> PASSAGE TO READ:
# # #
Golf is the ultimate Marmite sport: either you love it or you think it’s a Victorian eccentricity that has got out of hand. Alongside rugby, it’s also a favourite pastime of corporate Ireland – presumably why it receives coverage out of proportion to its popularity.
All that being said, it’s hard not to warm to Rory McIlroy, the Holywood, Co Down golfing superstar, and an athlete who, at 36, still has the quality of a boy wonder. He certainly achieved wondrous things in 2025, as we discover in the engaging Rory McIlroy: A Battle Won (RTÉ One, 9.30pm). In April, he ticked the last of the big four Grand Slam titles off his bucket list when he won the Masters in Augusta, Georgia. Then, in September, he faced down the Maga hordes to help Europe to victory over the USA in the Ryder Cup.
The Ryder Cup was such an ugly event – the aggressive American crowds a disgrace – that it overshadowed almost everything else in golf in 2025. However, at a personal level, the Masters meant much more to McIlroy. He has been a professional since he was 18, yet the tournament had eluded him throughout his career. His belated victory came as both a delight and a relief.
# # #
> DIRECTIONS:
A. In the passage about Rory McIlroy, which tournament does it say meant much more to McIlroy at a personal level?
B. List every geographic place name that appears in the passage about Rory McIlroy, in order of first appearance.

> RECORD SET:
# # #
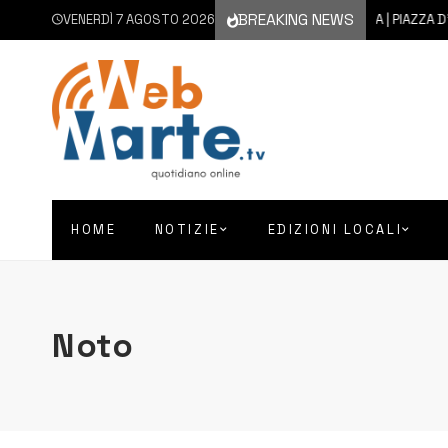
BREAKING NEWS
VENERDÌ 7 AGOSTO 2026
7 AGOSTO 2026
AUGUSTA | PIAZZA D’ASTORG
HOME
NOTIZIE
EDIZIONI LOCALI
Noto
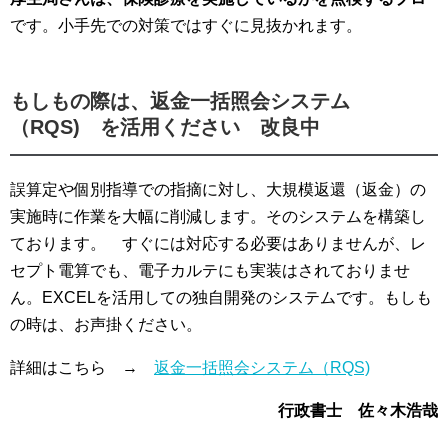
です。小手先での対策ではすぐに見抜かれます。
もしもの際は、返金一括照会システム
（RQS) を活用ください 改良中
誤算定や個別指導での指摘に対し、大規模返還（返金）の
実施時に作業を大幅に削減します。そのシステムを構築し
ております。 すぐには対応する必要はありませんが、レ
セプト電算でも、電子カルテにも実装はされておりませ
ん。EXCELを活用しての独自開発のシステムです。もしも
の時は、お声掛ください。
詳細はこちら →
返金一括照会システム（RQS)
行政書士 佐々木浩哉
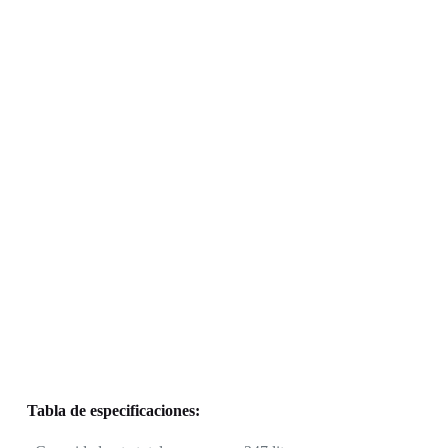
Tabla de especificaciones:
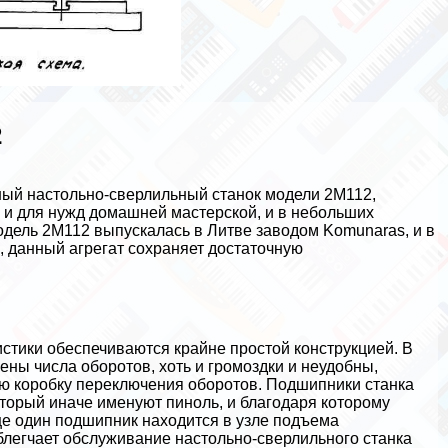
2
ый настольно-сверлильный станок модели 2М112,
 и для нужд домашней мастерской, и в небольших
одель 2М112 выпускалась в Литве заводом Komunaras, и в
, данный агрегат сохраняет достаточную
стики обеспечиваются крайне простой конструкцией. В
ены числа оборотов, хоть и громоздки и неудобны,
ю коробку переключения оборотов. Подшипники станка
оторый иначе именуют пиноль, и благодаря которому
е один подшипник находится в узле подъема
легчает обслуживание настольно-сверлильного станка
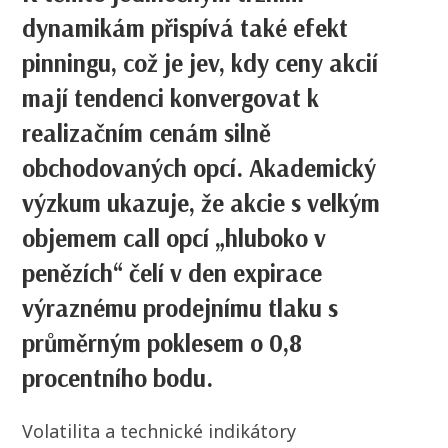
dynamikám přispívá také efekt
pinningu, což je jev, kdy ceny akcií
mají tendenci konvergovat k
realizačním cenám silně
obchodovaných opcí. Akademický
výzkum ukazuje, že akcie s velkým
objemem call opcí „hluboko v
penězích“ čelí v den expirace
výraznému prodejnímu tlaku s
průměrným poklesem o 0,8
procentního bodu.
Volatilita a technické indikátory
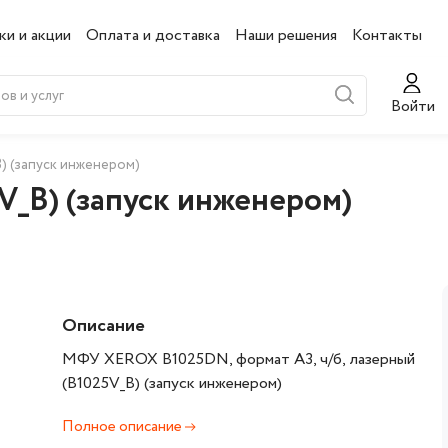
ки и акции
Оплата и доставка
Наши решения
Контакты
Войти
 (запуск инженером)
_B) (запуск инженером)
Описание
МФУ XEROX B1025DN, формат А3, ч/б, лазерный
(B1025V_B) (запуск инженером)
Полное описание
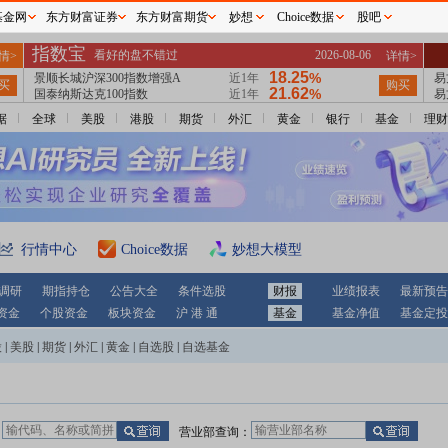
基金网
东方财富证券
东方财富期货
妙想
Choice数据
股吧
据
全球
美股
港股
期货
外汇
黄金
银行
基金
理财
行情中心
Choice数据
妙想大模型
调研
期指持仓
公告大全
条件选股
财报
业绩报表
最新预告
资金
个股资金
板块资金
沪 港 通
基金
基金净值
基金定投
股
|
美股
|
期货
|
外汇
|
黄金
|
自选股
|
自选基金
：
营业部查询：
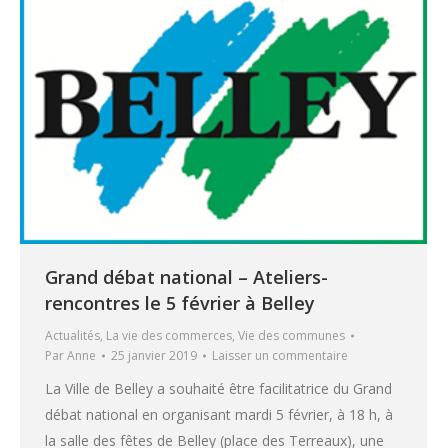
Grand débat national – Ateliers-
rencontres le 5 février à Belley
Actualités
,
La vie des commerces
,
Vie des communes
Par
Anne
25 janvier 2019
Laisser un commentaire
La Ville de Belley a souhaité être facilitatrice du Grand
débat national en organisant mardi 5 février, à 18 h, à
la salle des fêtes de Belley (place des Terreaux), une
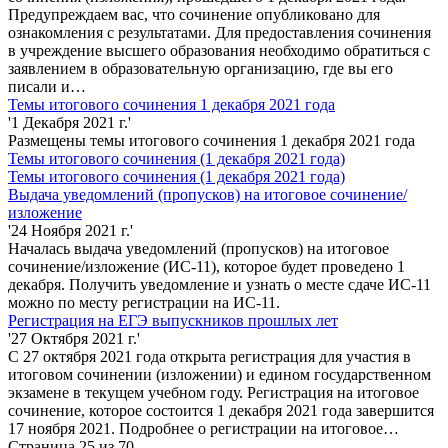
Предупреждаем вас, что сочинение опубликовано для
ознакомления с результатами. Для предоставления сочинения
в учреждение высшего образования необходимо обратиться с
заявлением в образовательную организацию, где вы его
писали и…
Темы итогового сочинения 1 декабря 2021 года
'1 Декабря 2021 г.'
Размещены темы итогового сочинения 1 декабря 2021 года
Темы итогового сочинения (1 декабря 2021 года)
Темы итогового сочинения (1 декабря 2021 года)
Выдача уведомлений (пропусков) на итоговое сочинение/
изложение
'24 Ноября 2021 г.'
Началась выдача уведомлений (пропусков) на итоговое
сочинение/изложение (ИС-11), которое будет проведено 1
декабря. Получить уведомление и узнать о месте сдаче ИС-11
можно по месту регистрации на ИС-11.
Регистрация на ЕГЭ выпускников прошлых лет
'27 Октября 2021 г.'
С 27 октября 2021 года открыта регистрация для участия в
итоговом сочинении (изложении) и едином государственном
экзамене в текущем учебном году. Регистрация на итоговое
сочинение, которое состоится 1 декабря 2021 года завершится
17 ноября 2021. Подробнее о регистрации на итоговое…
Страница 25 из 70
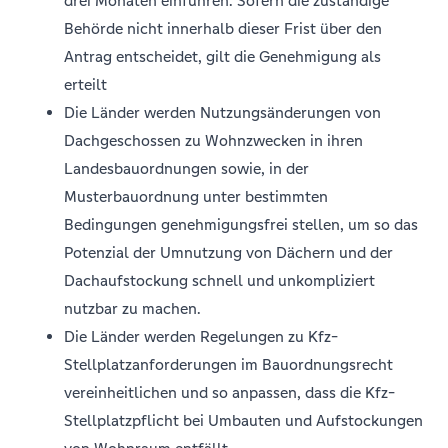
drei Monaten einführen. Sofern die zuständige
Behörde nicht innerhalb dieser Frist über den
Antrag entscheidet, gilt die Genehmigung als
erteilt
Die Länder werden Nutzungsänderungen von
Dachgeschossen zu Wohnzwecken in ihren
Landesbauordnungen sowie, in der
Musterbauordnung unter bestimmten
Bedingungen genehmigungsfrei stellen, um so das
Potenzial der Umnutzung von Dächern und der
Dachaufstockung schnell und unkompliziert
nutzbar zu machen.
Die Länder werden Regelungen zu Kfz-
Stellplatzanforderungen im Bauordnungsrecht
vereinheitlichen und so anpassen, dass die Kfz-
Stellplatzpflicht bei Umbauten und Aufstockungen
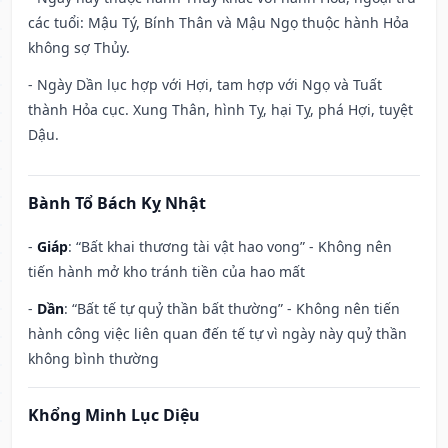
các tuổi: Mậu Tý, Bính Thân và Mậu Ngọ thuộc hành Hỏa
không sợ Thủy.
- Ngày Dần lục hợp với Hợi, tam hợp với Ngọ và Tuất
thành Hỏa cục. Xung Thân, hình Tỵ, hại Tỵ, phá Hợi, tuyệt
Dậu.
Bành Tổ Bách Kỵ Nhật
-
Giáp
: “Bất khai thương tài vật hao vong” - Không nên
tiến hành mở kho tránh tiền của hao mất
-
Dần
: “Bất tế tự quỷ thần bất thường” - Không nên tiến
hành công việc liên quan đến tế tự vì ngày này quỷ thần
không bình thường
Khổng Minh Lục Diệu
# # #
> ANSWERS TO THE TASKS:
A. The Masters.

B. Ireland, Holywood, Co Down, Augusta, Georgia, Europe, USA